Posts tagged ‘2013’

Sunday, 29 May 2022

After the Funeral by Peter Paul Everwine

We opened closets and bureau drawers
and packed away, in boxes, dresses and shoes,
the silk underthings still wrapped in tissue.
We sorted through cedar chests. We gathered
and set aside the keepsakes and the good silver
and brought up from the coal cellar
jars of tomato sauce, peppers, jellied fruit.
We dismantled, we took down from the walls,
we bundled and carted off and swept clean.
Goodbye, goodbye, we said, closing
the door behind us, going our separate ways
from the house we had emptied,
and which, in the coming days, we would fill
again and empty and try to fill again.

From: Everwine, Peter, Listening Long and Late, 2013, University of Pittsburgh Press: Pittsburgh, Pennsylvania, p. [unnumbered].
(https://books.google.com.au/books?id=GUYJAgAAQBAJ)

Date: 2013

By: Peter Paul Everwine (1930-2018)

Monday, 16 May 2022

The Braille of Evening by Judy Kronenfeld

The last coins of sunlight flash while I read…half-read…
And I’m still inside, waiting—

preparing for something that takes infinite preparation,
yet may reveal itself at any moment…if I am waiting.

An impish prof once ambled towards me—surrounded by books and ash at a dank desk—
and said “It’s the cocktail hour!
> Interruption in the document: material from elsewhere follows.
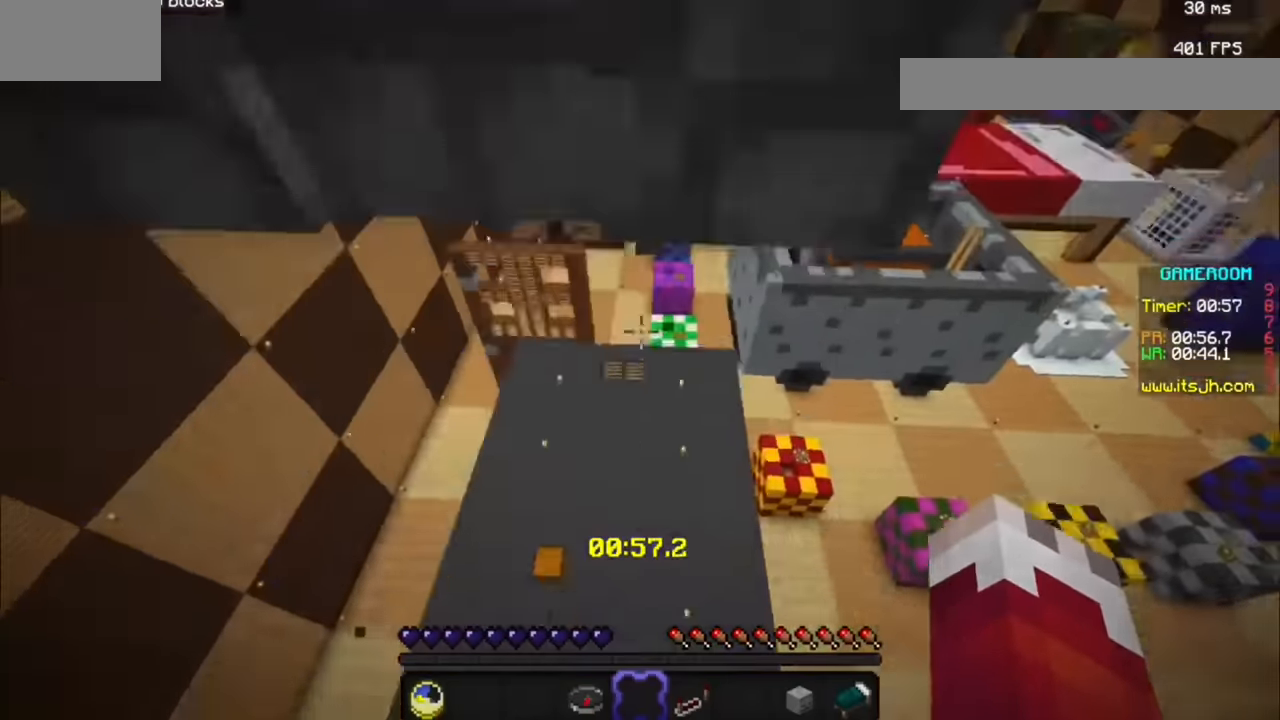
{"keys": [], "mouse": ["left"], "events": [[100, "mouse_left", "down"]]}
What are you waiting for?”

My ancestors in their black coats and fur hats
were lost in thickets of holy letters, waiting

for Moshiach. Their pages crumbled, their skin
yellowed to parchment while they were waiting.
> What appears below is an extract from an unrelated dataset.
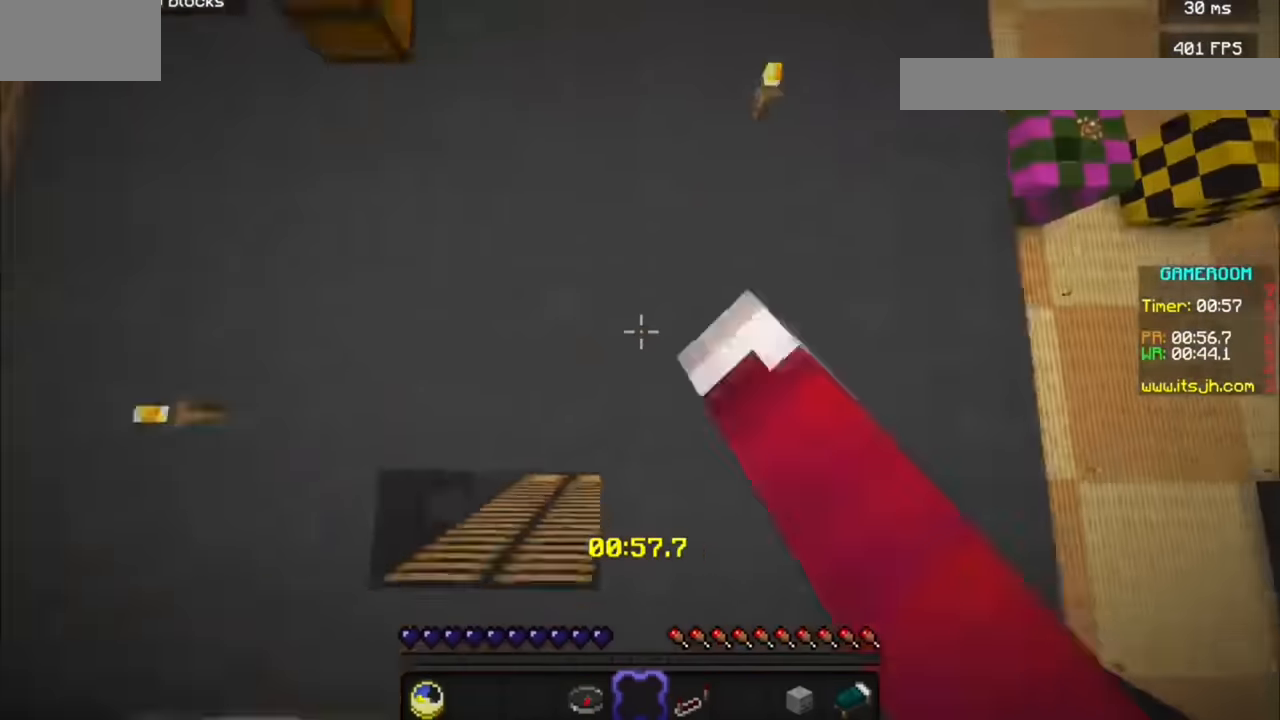
{"keys": [], "mouse": [], "events": [[166, "mouse_left", "up"]]}
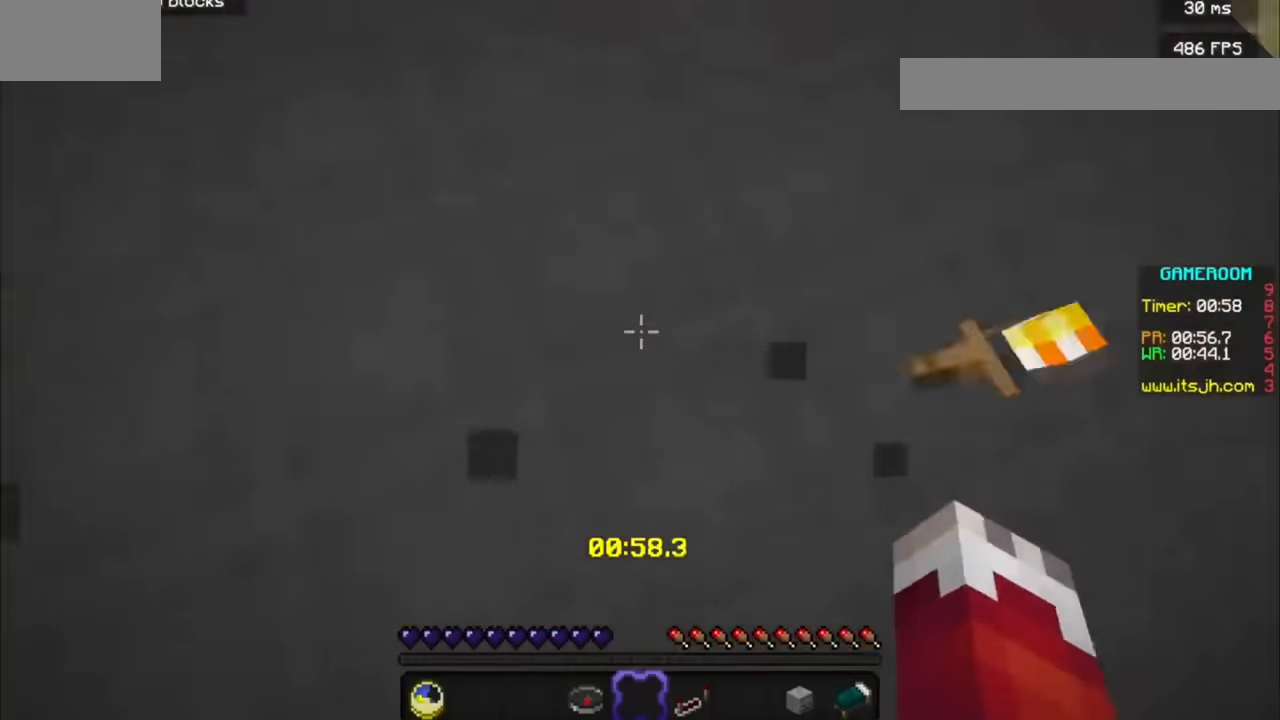
{"keys": [], "mouse": [], "events": []}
The quickly-brushed luster of the day is drying,
going flat, but I am still waiting.

I imagine leaf-shadow lacework on the grass,
the dog dozing in the sun—no longer waiting

for me—and seeing these so clearly, lift my head,
but cannot read the darkness-gathering trees.

From: https://silverbirchpress.wordpress.com/2021/05/11/the-braille-of-evening-by-judy-kronenfeld-i-am-still-waiting-series/

Date: 2013

By: Judy Kronenfeld (19??- )

Saturday, 30 April 2022

Translation by Sam Langer

“negativity’s power grows outside
of this repressive

totality, from forces &
movements that are

still untouched by the
so-called ‘luxury

society”’s aggressive & repressive
productivity, or that

have freed themselves from
this development already,

& therefore the historic
chance to go

a truly other industrialisation/
modernisation’s way, a

human progress’s way to
go.” marcuse, 1965.

From: https://the-otolith.blogspot.com/2013/01/sam-langer.html

Date: 2013

By: Sam Langer (1983- )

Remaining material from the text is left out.